Stored items from a collection
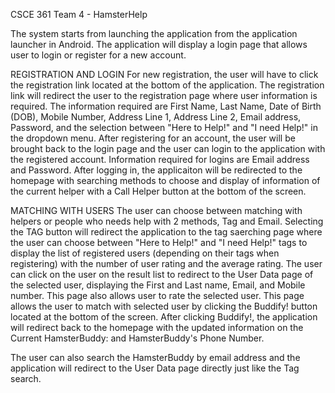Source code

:CSCE 361 Team 4 - HamsterHelp

The system starts from launching the application from the application launcher in Android. The application will display a login page
that allows user to login or register for a new account. 


REGISTRATION AND LOGIN
For new registration, the user will have to click the registration link located at the bottom of the application. The registration 
link will redirect the user to the registration page where user information is required. The information required are First Name, Last
Name, Date of Birth (DOB), Mobile Number, Address Line 1, Address Line 2, Email address, Password, and the selection between "Here to Help!" 
and "I need Help!" in the dropdown menu.
After registering for an account, the user will be brought back to the login page and the user can login to the application with the 
registered account. Information required for logins are Email address and Password. After logging in, the applicaiton will be redirected to 
the homepage with searching methods to choose and display of information of the current helper with a Call Helper button at the bottom of 
the screen.


MATCHING WITH USERS
The user can choose between matching with helpers or people who needs help with 2 methods, Tag and Email. Selecting the TAG button will 
redirect the application to the tag saerching page where the user can choose between "Here to Help!" and "I need Help!" tags to display 
the list of registered users (depending on their tags when registering) with the number of user rating and the average rating. The user 
can click on the user on the result list to redirect to the User Data page of the selected user, displaying the First and Last name, Email,
and Mobile number. This page also allows user to rate the selected user. This page allows the user to match with selected user by clicking 
the Buddify! button located at the bottom of the screen. After clicking Buddify!, the application will redirect back to the homepage with 
the updated information on the Current HamsterBuddy: and HamsterBuddy's Phone Number.

The user can also search the HamsterBuddy by email address and the application will redirect to the User Data page directly just like the 
Tag search. 
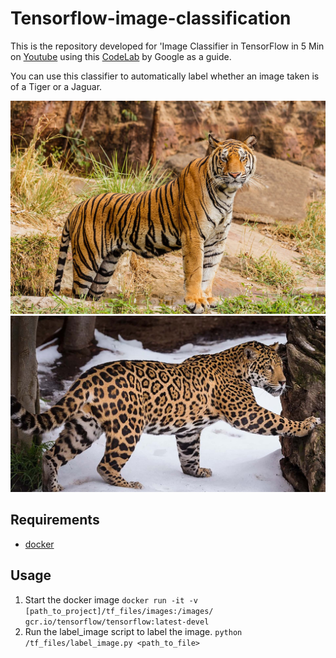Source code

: # Tensorflow-image-classification 
This is the repository developed for 'Image Classifier in TensorFlow in 5 Min on [Youtube](https://www.youtube.com/watch?v=QfNvhPx5Px8) using this [CodeLab](https://codelabs.developers.google.com/codelabs/tensorflow-for-poets/?utm_campaign=chrome_series_machinelearning_063016&utm_source=gdev&utm_medium=yt-desc#0) by Google as a guide.

You can use this classifier to automatically label whether an image taken is of a Tiger or a Jaguar. 

 
![el](https://github.com/AzizCode92/Tensorflow-image-classification/blob/master/test1.jpg  "Tiger")
![el](https://github.com/AzizCode92/Tensorflow-image-classification/blob/master/test4.jpg  "Jaguar")

## Requirements

* [docker](https://www.docker.com/products/docker-toolbox)

## Usage 

1. Start the docker image `docker run -it -v [path_to_project]/tf_files/images:/images/ gcr.io/tensorflow/tensorflow:latest-devel`
2. Run the label_image script to label the image. `python /tf_files/label_image.py <path_to_file>`


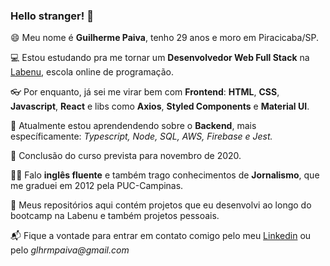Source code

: ### Hello stranger! 👋

😄 Meu nome é **Guilherme Paiva**, tenho 29 anos e moro em Piracicaba/SP.

💻 Estou estudando pra me tornar um **Desenvolvedor Web Full Stack** na [Labenu](https://www.labenu.com.br), escola online de programação.

👓 Por enquanto, já sei me virar bem com **Frontend**: **HTML**, **CSS**, **Javascript**, **React** e libs como **Axios**, **Styled Components** e **Material UI**.

🚀 Atualmente estou aprendendendo sobre o **Backend**, mais específicamente: _Typescript, Node, SQL, AWS, Firebase e Jest._

🏅 Conclusão do curso prevista para novembro de 2020.

🤹‍♂️ Falo **inglês fluente** e também trago conhecimentos de **Jornalismo**, que me graduei em 2012 pela PUC-Campinas.

🧪 Meus repositórios aqui contém projetos que eu desenvolvi ao longo do bootcamp na Labenu e também projetos pessoais.

📬 Fique a vontade para entrar em contato comigo pelo meu [Linkedin](https://www.linkedin.com/in/glhrmpaiva/) ou pelo _glhrmpaiva@gmail.com_
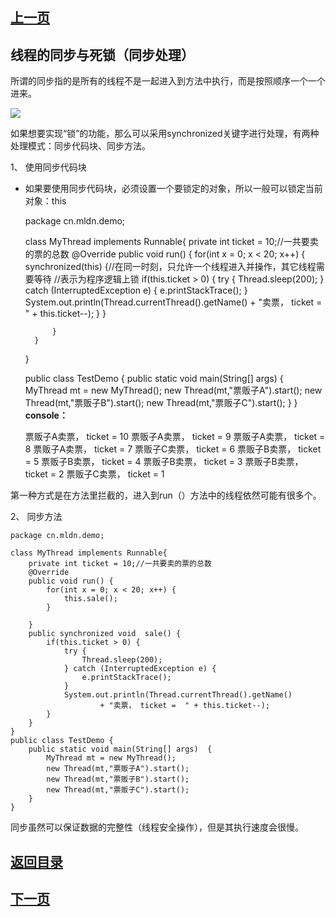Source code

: ## [上一页](course34)
## 线程的同步与死锁（同步处理）

所谓的同步指的是所有的线程不是一起进入到方法中执行，而是按照顺序一个一个进来。

![](http://ww2.sinaimg.cn/large/0060lm7Tly1fn4ptqeavkj30vc0hhdpv.jpg)

如果想要实现“锁”的功能，那么可以采用synchronized关键字进行处理，有两种处理模式：同步代码块、同步方法。

1、 使用同步代码块

- 如果要使用同步代码块，必须设置一个要锁定的对象，所以一般可以锁定当前对象：this

	package cn.mldn.demo;
	
	class MyThread implements Runnable{
		private int ticket = 10;//一共要卖的票的总数
		@Override
		public void run() {
			for(int x = 0; x < 20; x++) {
				synchronized(this) {//在同一时刻，只允许一个线程进入并操作，其它线程需要等待
					//表示为程序逻辑上锁
					if(this.ticket > 0) {
						try {
							Thread.sleep(200);
						} catch (InterruptedException e) {
							e.printStackTrace();
						}
						System.out.println(Thread.currentThread().getName()
								+ "卖票， ticket =  " + this.ticket--);
					}
				}
				
			}
		}
	}
	
	public class TestDemo {
		public static void main(String[] args)  {
			MyThread mt = new MyThread();
			new Thread(mt,"票贩子A").start();
			new Thread(mt,"票贩子B").start();
			new Thread(mt,"票贩子C").start();
		}
	}
**console：**

	票贩子A卖票， ticket =  10
	票贩子A卖票， ticket =  9
	票贩子A卖票， ticket =  8
	票贩子A卖票， ticket =  7
	票贩子C卖票， ticket =  6
	票贩子B卖票， ticket =  5
	票贩子B卖票， ticket =  4
	票贩子B卖票， ticket =  3
	票贩子B卖票， ticket =  2
	票贩子C卖票， ticket =  1

第一种方式是在方法里拦截的，进入到run（）方法中的线程依然可能有很多个。

2、 同步方法

	package cn.mldn.demo;
	
	class MyThread implements Runnable{
		private int ticket = 10;//一共要卖的票的总数
		@Override
		public void run() {
			for(int x = 0; x < 20; x++) {
				this.sale();
			}
				
		}
		public synchronized void  sale() {
			if(this.ticket > 0) {
				try {
					Thread.sleep(200);
				} catch (InterruptedException e) {
					e.printStackTrace();
				}
				System.out.println(Thread.currentThread().getName()
						+ "卖票， ticket =  " + this.ticket--);
			}
		}
	}
	public class TestDemo {
		public static void main(String[] args)  {
			MyThread mt = new MyThread();
			new Thread(mt,"票贩子A").start();
			new Thread(mt,"票贩子B").start();
			new Thread(mt,"票贩子C").start();
		}
	}

同步虽然可以保证数据的完整性（线程安全操作），但是其执行速度会很慢。







## [返回目录](https://wuchengcheng110120.github.io/aliyunjava3/list)
## [下一页](course36)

- _Work order_
Reproduce the data above line for line, from its first line through the line containing "registered account. Information", both ends included, with the pictures omitted and nothing more.

- _Solution for this task_
Source code

:CSCE 361 Team 4 - HamsterHelp

The system starts from launching the application from the application launcher in Android. The application will display a login page
that allows user to login or register for a new account. 


REGISTRATION AND LOGIN
For new registration, the user will have to click the registration link located at the bottom of the application. The registration 
link will redirect the user to the registration page where user information is required. The information required are First Name, Last
Name, Date of Birth (DOB), Mobile Number, Address Line 1, Address Line 2, Email address, Password, and the selection between "Here to Help!" 
and "I need Help!" in the dropdown menu.
After registering for an account, the user will be brought back to the login page and the user can login to the application with the 
registered account. Information required for logins are Email address and Password. After logging in, the applicaiton will be redirected to 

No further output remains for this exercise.